Edward Z. Yang wrote:
Rasmus Lerdorf wrote:
Sure, although if you are going to store the raw, I think it is
pointless to store the escaped version.
Yeah, I was thinking more of escaping data that is computationally
expensive; such as bbcodes or wikitext => HTML.
I am not advocating storing it either way, I am simply saying that by
default you should never work with raw user data. [snip] If you forget to fetch
the raw
or if you forget to re-filter it through the appropriate filter for
whatever backend, then chances are your application won't work, or the
user will see strange output, but at least you will be failing safe,
instead of failing insecure.
I understand that and how your methodology works, but I've always
thought there was something fishy about it. I suppose this is the
reason: the default won't always be secure, because HTML (and other
formats too, I suppose) require a great variety of types of escaping.
Say we're placing data in a href="" attribute; the default HTML escaping
will protect against breaking out of the quote, but the user can still
pass javascript:xss() and cause problems.
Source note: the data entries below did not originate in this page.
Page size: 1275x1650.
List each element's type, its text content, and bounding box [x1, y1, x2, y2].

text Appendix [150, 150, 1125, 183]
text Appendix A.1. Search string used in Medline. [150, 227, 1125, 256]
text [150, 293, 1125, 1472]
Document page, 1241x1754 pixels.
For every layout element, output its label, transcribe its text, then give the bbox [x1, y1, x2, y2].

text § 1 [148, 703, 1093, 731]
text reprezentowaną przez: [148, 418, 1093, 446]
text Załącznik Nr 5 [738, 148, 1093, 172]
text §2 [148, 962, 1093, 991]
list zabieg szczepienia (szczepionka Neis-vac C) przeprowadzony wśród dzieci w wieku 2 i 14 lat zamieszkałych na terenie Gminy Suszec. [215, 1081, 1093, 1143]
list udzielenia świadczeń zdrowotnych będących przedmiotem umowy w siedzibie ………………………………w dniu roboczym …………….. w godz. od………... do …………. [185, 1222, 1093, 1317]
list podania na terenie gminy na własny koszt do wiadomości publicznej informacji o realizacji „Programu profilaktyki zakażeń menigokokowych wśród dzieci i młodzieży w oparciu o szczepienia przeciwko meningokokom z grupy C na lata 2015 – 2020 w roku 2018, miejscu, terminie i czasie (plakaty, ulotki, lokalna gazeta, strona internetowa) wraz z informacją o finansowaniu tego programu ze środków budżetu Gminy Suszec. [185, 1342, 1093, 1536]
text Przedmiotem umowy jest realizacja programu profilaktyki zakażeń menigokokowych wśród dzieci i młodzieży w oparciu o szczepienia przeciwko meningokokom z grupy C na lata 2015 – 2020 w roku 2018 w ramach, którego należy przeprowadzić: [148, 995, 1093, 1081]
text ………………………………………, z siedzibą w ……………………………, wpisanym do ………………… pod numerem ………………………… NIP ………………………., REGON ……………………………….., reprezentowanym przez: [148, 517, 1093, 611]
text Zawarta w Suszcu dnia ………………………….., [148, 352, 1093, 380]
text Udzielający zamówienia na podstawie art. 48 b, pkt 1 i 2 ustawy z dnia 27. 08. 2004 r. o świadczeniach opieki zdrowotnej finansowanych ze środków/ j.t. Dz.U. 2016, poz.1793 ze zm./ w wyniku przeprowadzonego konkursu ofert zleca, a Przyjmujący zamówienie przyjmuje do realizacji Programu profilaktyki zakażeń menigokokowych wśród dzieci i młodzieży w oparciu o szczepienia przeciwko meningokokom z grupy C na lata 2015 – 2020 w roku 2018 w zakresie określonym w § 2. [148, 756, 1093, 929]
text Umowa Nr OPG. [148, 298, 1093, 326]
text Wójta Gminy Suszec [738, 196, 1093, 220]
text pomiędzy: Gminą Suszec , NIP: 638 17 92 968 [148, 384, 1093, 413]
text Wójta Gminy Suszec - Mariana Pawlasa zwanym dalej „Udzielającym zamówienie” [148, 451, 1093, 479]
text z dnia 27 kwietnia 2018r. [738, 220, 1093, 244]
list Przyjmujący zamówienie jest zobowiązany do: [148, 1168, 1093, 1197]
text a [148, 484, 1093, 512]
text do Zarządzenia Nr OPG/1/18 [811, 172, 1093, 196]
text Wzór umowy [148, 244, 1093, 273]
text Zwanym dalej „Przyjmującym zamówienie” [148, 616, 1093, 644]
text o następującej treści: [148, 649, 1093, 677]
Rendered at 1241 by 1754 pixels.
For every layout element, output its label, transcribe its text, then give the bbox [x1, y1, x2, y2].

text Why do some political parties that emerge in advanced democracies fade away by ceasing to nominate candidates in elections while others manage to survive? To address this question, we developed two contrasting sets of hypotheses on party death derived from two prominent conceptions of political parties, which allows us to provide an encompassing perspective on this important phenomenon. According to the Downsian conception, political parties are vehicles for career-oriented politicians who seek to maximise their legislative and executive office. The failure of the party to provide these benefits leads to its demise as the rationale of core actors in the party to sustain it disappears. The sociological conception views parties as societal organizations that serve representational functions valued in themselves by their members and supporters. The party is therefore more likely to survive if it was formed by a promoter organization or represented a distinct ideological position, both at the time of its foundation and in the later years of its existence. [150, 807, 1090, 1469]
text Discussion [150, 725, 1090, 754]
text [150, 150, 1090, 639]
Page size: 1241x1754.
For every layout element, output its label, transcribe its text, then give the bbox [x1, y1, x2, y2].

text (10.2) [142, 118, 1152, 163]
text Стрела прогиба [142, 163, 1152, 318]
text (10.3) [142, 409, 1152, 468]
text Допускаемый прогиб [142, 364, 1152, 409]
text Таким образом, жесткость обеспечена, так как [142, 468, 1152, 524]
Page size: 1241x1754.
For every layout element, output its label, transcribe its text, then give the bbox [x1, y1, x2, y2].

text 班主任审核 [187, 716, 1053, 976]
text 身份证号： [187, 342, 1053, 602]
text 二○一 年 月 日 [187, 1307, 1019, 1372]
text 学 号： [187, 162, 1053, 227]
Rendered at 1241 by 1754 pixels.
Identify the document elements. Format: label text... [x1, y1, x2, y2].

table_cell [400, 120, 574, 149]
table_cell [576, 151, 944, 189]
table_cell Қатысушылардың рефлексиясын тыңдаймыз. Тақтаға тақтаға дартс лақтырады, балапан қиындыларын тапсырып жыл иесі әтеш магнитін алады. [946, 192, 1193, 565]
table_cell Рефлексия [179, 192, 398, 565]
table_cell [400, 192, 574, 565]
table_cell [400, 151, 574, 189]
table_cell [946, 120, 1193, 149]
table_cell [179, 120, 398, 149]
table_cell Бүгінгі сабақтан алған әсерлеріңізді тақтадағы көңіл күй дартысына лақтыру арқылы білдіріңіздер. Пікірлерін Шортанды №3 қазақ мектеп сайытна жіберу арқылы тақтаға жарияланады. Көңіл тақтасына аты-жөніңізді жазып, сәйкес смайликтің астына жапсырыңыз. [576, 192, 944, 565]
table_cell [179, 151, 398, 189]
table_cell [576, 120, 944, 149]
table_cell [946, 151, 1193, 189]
There are two levels of escaping/validation that need to happen here:
the HTML escaping, and a URI validation. The default can lull users into
a false sense of security, especially for more subtle vectors, whereas
if you force people to be explicit you've at least *attempted* to make
them think about what output format they should be using. Either that,
or make it so that the only way for a developer to output something like
that is a manner that also supplies the context (for example, using a
DOM builder).
Of course, careless developers will still make careless mistakes, and I
agree that a sensible default will fix the majority of these issues.
Just not 100%.
Nothing will ever be 100%. There will always be context issues, but no
mechanism will fix those.
<script><?= $user_data?></script>
is another example of a no-win context. There is simply no
filter/untainter or whatever that will make this safe. The best you can
do is provide sensible default actions and make sure people realize that
it isn't the entire solution. But I don't think throwing our hands in
the air and doing nothing to help the developers is the answer just
because there are such contexts that can't be solved by filters.